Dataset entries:

· · ·

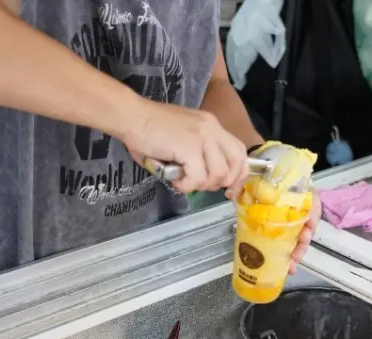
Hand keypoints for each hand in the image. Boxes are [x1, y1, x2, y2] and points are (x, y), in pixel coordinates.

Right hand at [123, 99, 248, 194]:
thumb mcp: (183, 138)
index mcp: (212, 126)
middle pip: (236, 163)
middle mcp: (212, 129)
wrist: (132, 117)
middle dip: (225, 182)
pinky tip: (174, 180)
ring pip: (218, 174)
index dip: (238, 174)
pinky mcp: (190, 148)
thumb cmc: (149, 129)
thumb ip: (198, 154)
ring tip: (183, 180)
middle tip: (203, 186)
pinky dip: (186, 185)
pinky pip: (198, 178)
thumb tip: (203, 179)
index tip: (228, 189)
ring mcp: (202, 137)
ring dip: (200, 184)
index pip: (239, 152)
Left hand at [248, 141, 319, 274]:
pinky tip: (285, 265)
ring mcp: (291, 217)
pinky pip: (290, 240)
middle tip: (295, 256)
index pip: (313, 202)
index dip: (312, 216)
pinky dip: (288, 253)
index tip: (307, 229)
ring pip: (300, 236)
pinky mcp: (282, 226)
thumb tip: (229, 192)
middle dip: (303, 243)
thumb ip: (243, 182)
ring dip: (297, 252)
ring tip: (291, 267)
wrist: (258, 169)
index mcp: (297, 190)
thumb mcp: (254, 174)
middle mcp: (298, 205)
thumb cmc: (261, 172)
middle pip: (308, 225)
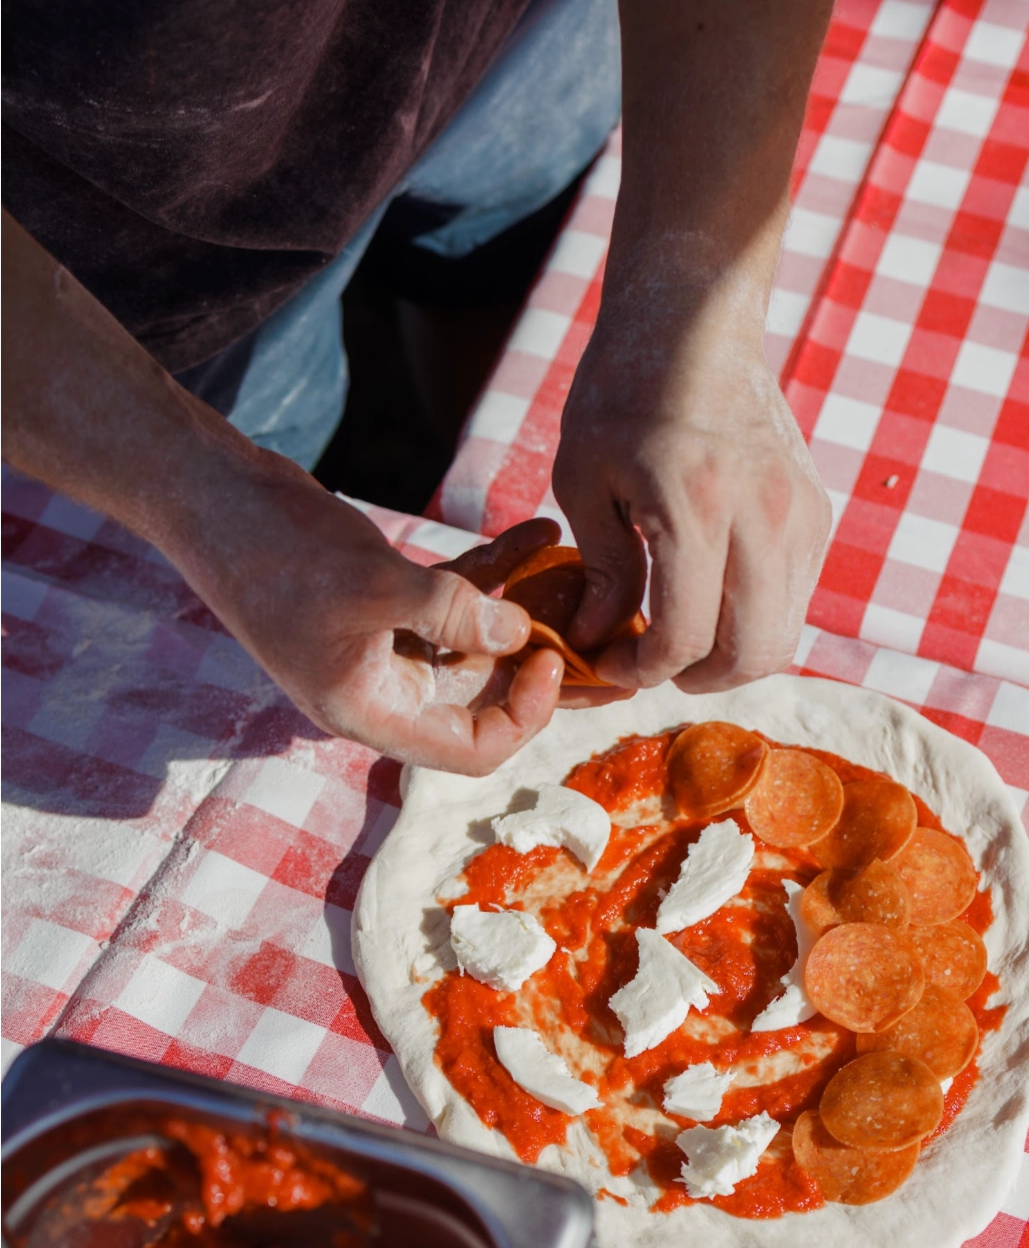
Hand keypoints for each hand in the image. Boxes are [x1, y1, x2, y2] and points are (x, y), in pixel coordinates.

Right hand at [172, 462, 565, 773]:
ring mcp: (384, 647)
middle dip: (538, 664)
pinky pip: (454, 598)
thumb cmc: (276, 551)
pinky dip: (495, 570)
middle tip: (597, 623)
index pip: (471, 751)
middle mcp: (383, 690)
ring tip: (576, 567)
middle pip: (483, 701)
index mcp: (372, 712)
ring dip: (524, 609)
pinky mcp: (384, 602)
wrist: (210, 496)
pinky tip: (538, 530)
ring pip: (475, 644)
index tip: (552, 658)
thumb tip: (521, 634)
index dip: (524, 716)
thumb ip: (450, 613)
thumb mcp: (373, 583)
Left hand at [553, 299, 829, 694]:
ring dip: (727, 657)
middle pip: (750, 655)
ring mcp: (801, 517)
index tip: (612, 660)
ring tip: (678, 636)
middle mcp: (764, 516)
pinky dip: (751, 620)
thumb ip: (600, 569)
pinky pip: (792, 601)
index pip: (685, 637)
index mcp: (699, 504)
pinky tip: (707, 599)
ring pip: (780, 638)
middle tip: (649, 661)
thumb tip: (600, 638)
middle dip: (694, 678)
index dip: (642, 669)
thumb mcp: (584, 478)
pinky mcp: (817, 515)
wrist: (697, 322)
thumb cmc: (623, 392)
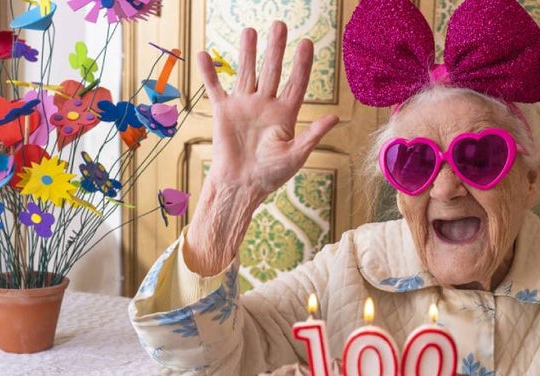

· · ·

§ What is needed
Where the line containing "thumb cmc: (276, 551)" appears above, start there and set down each line exactly through the last line of the data; leave out every picture.

§ Response area
thumb cmc: (276, 551)
pinky dip: (495, 570)
middle tip: (597, 623)
index pip: (471, 751)
middle mcp: (383, 690)
ring tip: (576, 567)
middle pip: (483, 701)
index mcp: (372, 712)
ring dip: (524, 609)
pinky mcp: (384, 602)
wrist: (210, 496)
pinky tip: (538, 530)
ring pip: (475, 644)
index tip: (552, 658)
thumb tip: (521, 634)
index dip: (524, 716)
thumb ip: (450, 613)
thumb mcp: (373, 583)
Left hand at [553, 299, 829, 694]:
ring dip: (727, 657)
middle pip: (750, 655)
ring mcp: (801, 517)
index tip: (612, 660)
ring tip: (678, 636)
middle mcp: (764, 516)
pinky dip: (751, 620)
thumb ip: (600, 569)
pinky pip: (792, 601)
index pip: (685, 637)
index mcp: (699, 504)
pinky tip: (707, 599)
ring pip: (780, 638)
middle tip: (649, 661)
thumb tip: (600, 638)
middle dip: (694, 678)
index dip: (642, 669)
thumb mcp: (584, 478)
pinky mcp: (817, 515)
wrist: (697, 322)
thumb cmc: (623, 392)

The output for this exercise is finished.